In the case of asylum seekers overseen by five major field offices of U.S. Customs and Immigration Enforcement — Detroit, El Paso, Los Angeles, Newark and Philadelphia — the administration’s approach amounted to tossing asylum seekers in jail and throwing away the key. So much for decades of U.S. respect for international and national laws protecting migrants fleeing violence and persecution at home.
Those ICE field offices, which together handle roughly a quarter of all asylum seekers’ cases, detained about 1,000 of them during the Trump administration’s first eight months, in 2017. Ninety-six percent of those who sought release while their cases were under review were refused and left for months behind bars. Keep in mind: In most cases, these are people who have been convicted of no crimes.
Under a 2009 directive that remains in effect, ICE detained relatively few asylum seekers in recent years — in 2013, for instance, just 10 percent or so. Those who were detained were judged a danger or a flight risk, sometimes because of doubts about their identity. Absent those factors, the government’s own rule was — and remains — that “continued detention is not in the public interest.”
In defending itself against a lawsuit brought by the American Civil Liberties Union, the Justice Department presented no statistics to contradict those presented in court showing that detention has become a reflexive and nearly uniform policy in the five ICE field offices in question. Nor could the government substantiate its contention that cases were reviewed on anything resembling a bona fide individual basis, as required by ICE’s own policy. Risibly, one ICE official, Diane Witte, deputy director of the agency’s El Paso field office, said that one particular asylum seeker had been denied release on grounds that she was “a recent entrant and thus presented a flight risk.” As the judge noted, nearly all asylum seekers are recent entrants.

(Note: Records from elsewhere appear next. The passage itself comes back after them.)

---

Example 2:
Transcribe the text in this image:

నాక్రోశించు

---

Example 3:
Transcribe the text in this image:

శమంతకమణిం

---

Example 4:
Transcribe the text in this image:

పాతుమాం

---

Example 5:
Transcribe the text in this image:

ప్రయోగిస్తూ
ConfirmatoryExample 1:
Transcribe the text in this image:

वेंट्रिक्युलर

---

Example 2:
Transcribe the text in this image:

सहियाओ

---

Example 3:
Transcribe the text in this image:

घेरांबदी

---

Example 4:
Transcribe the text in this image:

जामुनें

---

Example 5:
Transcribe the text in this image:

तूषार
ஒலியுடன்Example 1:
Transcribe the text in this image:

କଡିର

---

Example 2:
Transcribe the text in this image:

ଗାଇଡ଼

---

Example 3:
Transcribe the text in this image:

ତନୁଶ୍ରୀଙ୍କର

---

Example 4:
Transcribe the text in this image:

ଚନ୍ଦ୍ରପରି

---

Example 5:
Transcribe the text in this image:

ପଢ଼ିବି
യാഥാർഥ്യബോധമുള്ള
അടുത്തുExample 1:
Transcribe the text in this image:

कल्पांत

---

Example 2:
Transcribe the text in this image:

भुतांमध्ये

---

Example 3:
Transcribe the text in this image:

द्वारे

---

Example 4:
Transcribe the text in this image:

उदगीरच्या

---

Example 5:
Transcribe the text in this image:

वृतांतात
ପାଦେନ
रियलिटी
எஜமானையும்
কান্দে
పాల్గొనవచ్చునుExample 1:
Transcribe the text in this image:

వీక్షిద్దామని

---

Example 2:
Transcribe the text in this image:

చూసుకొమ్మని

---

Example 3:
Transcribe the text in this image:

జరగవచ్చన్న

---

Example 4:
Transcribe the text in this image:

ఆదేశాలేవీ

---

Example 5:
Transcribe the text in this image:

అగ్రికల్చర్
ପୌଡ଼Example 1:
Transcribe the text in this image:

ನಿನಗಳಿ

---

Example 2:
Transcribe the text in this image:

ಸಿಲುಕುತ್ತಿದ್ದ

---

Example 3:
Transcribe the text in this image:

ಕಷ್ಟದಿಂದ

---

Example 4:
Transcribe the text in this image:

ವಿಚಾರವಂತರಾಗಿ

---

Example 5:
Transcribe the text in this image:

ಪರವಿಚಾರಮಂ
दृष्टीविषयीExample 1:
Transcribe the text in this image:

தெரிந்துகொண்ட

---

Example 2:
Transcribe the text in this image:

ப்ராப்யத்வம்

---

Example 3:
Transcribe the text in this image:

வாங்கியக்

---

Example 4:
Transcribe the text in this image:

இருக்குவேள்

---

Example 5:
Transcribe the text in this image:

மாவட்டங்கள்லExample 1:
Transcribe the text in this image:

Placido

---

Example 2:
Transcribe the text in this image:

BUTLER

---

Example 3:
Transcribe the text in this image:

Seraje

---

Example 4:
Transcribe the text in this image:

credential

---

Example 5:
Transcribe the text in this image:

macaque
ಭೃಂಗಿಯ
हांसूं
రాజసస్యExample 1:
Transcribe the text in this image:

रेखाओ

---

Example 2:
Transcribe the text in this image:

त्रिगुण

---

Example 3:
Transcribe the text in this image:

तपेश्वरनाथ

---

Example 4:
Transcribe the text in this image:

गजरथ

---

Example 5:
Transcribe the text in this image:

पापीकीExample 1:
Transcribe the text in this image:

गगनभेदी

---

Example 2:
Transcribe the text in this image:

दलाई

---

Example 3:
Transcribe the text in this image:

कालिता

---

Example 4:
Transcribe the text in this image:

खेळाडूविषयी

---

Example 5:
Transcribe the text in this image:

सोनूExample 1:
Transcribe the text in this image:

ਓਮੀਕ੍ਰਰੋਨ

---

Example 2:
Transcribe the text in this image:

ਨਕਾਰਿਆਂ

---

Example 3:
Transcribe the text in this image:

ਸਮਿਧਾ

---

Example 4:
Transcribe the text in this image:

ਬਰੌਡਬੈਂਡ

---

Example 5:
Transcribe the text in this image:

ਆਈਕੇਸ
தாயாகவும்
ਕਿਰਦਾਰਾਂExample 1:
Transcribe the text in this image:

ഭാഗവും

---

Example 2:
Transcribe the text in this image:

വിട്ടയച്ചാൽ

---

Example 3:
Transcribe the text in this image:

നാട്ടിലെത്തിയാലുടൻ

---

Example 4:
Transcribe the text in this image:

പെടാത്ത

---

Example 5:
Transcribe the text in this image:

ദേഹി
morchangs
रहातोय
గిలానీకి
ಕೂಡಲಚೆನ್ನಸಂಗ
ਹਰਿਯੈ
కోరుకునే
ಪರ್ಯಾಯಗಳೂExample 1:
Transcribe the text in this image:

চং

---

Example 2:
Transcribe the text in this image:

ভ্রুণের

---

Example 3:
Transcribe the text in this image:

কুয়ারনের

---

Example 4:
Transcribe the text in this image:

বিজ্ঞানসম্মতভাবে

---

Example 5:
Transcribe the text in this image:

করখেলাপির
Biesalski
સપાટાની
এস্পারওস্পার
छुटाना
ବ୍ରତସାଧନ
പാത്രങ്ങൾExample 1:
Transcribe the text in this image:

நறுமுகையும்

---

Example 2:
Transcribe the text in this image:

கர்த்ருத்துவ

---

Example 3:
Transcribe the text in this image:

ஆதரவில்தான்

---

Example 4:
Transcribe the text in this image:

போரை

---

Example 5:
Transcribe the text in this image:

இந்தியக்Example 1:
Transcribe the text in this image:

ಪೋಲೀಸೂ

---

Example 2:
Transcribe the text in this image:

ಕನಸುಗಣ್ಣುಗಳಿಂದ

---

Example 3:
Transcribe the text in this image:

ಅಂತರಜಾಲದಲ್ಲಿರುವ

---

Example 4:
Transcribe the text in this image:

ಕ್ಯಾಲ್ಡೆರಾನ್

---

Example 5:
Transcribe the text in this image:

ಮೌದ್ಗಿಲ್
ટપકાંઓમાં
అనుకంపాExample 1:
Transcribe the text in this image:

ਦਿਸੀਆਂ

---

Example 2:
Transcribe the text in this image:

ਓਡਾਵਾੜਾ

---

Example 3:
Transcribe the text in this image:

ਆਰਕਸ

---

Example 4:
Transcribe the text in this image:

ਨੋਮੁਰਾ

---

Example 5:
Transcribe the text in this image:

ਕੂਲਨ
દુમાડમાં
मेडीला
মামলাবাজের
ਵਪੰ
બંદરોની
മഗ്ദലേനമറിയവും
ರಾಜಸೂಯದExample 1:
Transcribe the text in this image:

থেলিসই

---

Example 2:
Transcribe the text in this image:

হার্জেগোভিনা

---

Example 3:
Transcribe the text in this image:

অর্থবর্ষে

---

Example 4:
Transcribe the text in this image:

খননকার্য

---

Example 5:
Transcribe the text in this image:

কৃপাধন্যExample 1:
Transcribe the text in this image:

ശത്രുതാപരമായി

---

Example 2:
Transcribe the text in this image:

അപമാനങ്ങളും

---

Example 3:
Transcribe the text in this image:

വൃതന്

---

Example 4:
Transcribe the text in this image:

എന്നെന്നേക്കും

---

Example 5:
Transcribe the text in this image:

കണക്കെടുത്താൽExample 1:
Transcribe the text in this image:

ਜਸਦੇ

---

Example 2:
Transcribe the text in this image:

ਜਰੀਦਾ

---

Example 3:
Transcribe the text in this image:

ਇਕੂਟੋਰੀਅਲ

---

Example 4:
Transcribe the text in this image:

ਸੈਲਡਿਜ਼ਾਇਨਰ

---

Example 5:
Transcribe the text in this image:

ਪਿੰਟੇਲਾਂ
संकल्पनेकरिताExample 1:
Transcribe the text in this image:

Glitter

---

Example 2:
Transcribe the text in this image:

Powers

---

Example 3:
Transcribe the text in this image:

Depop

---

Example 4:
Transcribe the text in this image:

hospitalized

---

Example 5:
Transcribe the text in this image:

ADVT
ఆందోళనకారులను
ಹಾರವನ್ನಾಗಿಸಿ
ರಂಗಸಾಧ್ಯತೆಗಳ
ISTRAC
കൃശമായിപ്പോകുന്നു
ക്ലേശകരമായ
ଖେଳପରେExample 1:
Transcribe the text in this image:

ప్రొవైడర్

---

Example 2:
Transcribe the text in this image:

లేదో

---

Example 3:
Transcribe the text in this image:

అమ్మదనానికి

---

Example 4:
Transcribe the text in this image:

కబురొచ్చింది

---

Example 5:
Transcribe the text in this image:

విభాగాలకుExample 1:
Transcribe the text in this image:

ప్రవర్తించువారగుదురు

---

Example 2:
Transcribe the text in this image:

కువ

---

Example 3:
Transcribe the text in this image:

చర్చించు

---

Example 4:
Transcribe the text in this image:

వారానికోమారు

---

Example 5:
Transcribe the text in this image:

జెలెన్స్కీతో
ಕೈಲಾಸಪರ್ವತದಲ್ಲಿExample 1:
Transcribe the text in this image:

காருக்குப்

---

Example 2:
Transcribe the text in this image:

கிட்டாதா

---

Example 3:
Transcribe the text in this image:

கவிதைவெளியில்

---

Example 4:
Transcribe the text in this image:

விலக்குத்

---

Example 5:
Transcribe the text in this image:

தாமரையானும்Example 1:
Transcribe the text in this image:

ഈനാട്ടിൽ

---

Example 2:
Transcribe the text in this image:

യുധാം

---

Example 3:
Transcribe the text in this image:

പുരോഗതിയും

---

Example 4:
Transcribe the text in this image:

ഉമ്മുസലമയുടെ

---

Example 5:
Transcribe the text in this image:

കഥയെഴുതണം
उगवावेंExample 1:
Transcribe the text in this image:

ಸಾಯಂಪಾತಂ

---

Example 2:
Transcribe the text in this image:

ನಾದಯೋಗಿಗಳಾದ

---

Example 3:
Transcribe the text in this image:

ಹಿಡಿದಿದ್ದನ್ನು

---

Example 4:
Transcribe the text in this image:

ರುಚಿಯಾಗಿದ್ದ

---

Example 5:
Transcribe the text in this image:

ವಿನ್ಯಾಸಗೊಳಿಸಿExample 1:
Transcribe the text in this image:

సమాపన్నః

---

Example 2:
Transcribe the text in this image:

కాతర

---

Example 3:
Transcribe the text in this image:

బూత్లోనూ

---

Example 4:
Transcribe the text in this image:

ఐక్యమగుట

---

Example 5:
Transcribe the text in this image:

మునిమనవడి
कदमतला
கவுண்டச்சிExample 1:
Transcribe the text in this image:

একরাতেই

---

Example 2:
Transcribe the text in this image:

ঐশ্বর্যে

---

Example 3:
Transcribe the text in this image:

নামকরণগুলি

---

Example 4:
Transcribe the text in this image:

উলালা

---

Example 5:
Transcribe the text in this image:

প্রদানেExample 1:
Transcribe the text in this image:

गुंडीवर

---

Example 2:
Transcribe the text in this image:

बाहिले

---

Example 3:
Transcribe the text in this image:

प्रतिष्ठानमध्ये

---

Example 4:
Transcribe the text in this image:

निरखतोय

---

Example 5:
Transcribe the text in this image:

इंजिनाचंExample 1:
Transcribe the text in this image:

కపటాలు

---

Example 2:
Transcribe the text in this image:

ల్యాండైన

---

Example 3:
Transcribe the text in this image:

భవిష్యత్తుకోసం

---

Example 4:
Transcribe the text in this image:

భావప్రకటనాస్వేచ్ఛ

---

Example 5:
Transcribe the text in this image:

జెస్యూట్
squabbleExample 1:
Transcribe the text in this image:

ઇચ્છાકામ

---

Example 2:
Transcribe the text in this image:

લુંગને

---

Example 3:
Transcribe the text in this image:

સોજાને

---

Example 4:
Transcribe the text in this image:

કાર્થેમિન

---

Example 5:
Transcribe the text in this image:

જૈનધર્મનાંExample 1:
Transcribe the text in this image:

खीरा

The Trump administration may imagine that it can sustain a policy based on the proposition that the United States may deter migrants by presenting them with prospects even crueler and less humane than the ones they fled in their home countries. Yet given the force of America’s tradition, law and sense of justice, that’s not a likely winning strategy. In a country of immigrants, the specter of a war on immigrants amounts to a crusade against this nation’s deeply ingrained values. The Trump administration’s effort to deter asylum seekers by means of blanket detention was one front in that war; it appears unlikely to prevail.